------ SELECTED EXCERPT ------
Ottoman-Turkish historian and military officer (1881–1937)

Ahmet Refik Altınay (1881 – 1937) was a Turkish historian, academic, writer and poet, who gave history lectures at Darülfünun after the First World War.

==Life==
Altınay attended Vişnezade Primary School, Beşiktaş Military Secondary School and Kuleli Military School. In 1889 he graduated at the top of his class and joined the military, eventually rising to the rank of captain. As a young lieutenant, Altınay was given teaching jobs instead of being sent out into the field. For four years, he taught geography at the Toptaşı and Soğukçeşme Military Secondary Schools. In 1902 he became a French teacher, and in 1908, a history teacher. In 1918 Altınay began to teach history at the Istanbul Darülfünun, and the following year was appointed professor of Turkish History.
------
** PROBLEMS AND TASKS **
(a) Using the biography of Ahmet Refik Altınay above, decide whether each statement agrees with it. Answer yes or no for each, and quote the words that decide it.
(i) As a young lieutenant, Altınay was sent out into the field.
(ii) Altınay spent four years teaching geography at two military secondary schools.
(iii) Altınay became a French teacher in 1902.
(b) Answer these questions from the biography of Ahmet Refik Altınay above.
(i) Where did Altınay give history lectures after the First World War?
(ii) What rank did Altınay eventually rise to in the military?
(iii) What was Altınay appointed the year after he began teaching history at the Istanbul Darülfünun?
------ RECORDS SHOWN ------
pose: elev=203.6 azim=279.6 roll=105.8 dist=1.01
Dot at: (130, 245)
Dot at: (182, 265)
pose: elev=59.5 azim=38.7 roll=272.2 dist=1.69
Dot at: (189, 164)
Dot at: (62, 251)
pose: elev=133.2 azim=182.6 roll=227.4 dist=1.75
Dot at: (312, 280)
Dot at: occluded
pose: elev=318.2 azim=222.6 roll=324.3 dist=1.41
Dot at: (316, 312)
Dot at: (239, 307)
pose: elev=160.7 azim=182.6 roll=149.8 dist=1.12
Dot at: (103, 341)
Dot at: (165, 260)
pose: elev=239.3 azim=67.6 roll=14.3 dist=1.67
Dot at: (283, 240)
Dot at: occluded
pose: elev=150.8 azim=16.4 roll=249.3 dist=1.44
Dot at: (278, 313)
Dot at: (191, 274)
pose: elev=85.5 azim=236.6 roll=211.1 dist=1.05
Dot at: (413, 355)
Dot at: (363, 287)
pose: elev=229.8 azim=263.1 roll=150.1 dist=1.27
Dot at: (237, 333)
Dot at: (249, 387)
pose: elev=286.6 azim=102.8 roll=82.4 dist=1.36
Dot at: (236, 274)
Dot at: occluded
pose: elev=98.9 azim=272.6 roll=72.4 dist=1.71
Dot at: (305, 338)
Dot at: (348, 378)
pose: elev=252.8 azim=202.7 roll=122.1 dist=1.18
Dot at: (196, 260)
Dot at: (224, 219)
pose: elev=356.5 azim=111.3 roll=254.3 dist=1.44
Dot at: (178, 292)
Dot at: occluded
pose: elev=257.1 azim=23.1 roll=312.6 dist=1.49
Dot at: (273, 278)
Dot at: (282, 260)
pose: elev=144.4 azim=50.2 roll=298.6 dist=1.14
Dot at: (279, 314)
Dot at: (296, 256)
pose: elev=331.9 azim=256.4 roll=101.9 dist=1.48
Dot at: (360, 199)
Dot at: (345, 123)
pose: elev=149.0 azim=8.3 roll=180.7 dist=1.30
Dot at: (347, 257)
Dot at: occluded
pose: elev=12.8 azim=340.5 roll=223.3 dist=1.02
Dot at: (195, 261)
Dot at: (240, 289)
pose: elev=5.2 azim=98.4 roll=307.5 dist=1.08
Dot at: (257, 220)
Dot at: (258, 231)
------
** ANSWERS PROVIDED **
(a)
(i) No: "As a young lieutenant, Altınay was given teaching jobs instead of being sent out into the field."
(ii) Yes: "For four years, he taught geography at the Toptaşı and Soğukçeşme Military Secondary Schools."
(iii) Yes: "In 1902 he became a French teacher"

(b)
(i) At Darülfünun.
(ii) Captain.
(iii) Professor of Turkish History.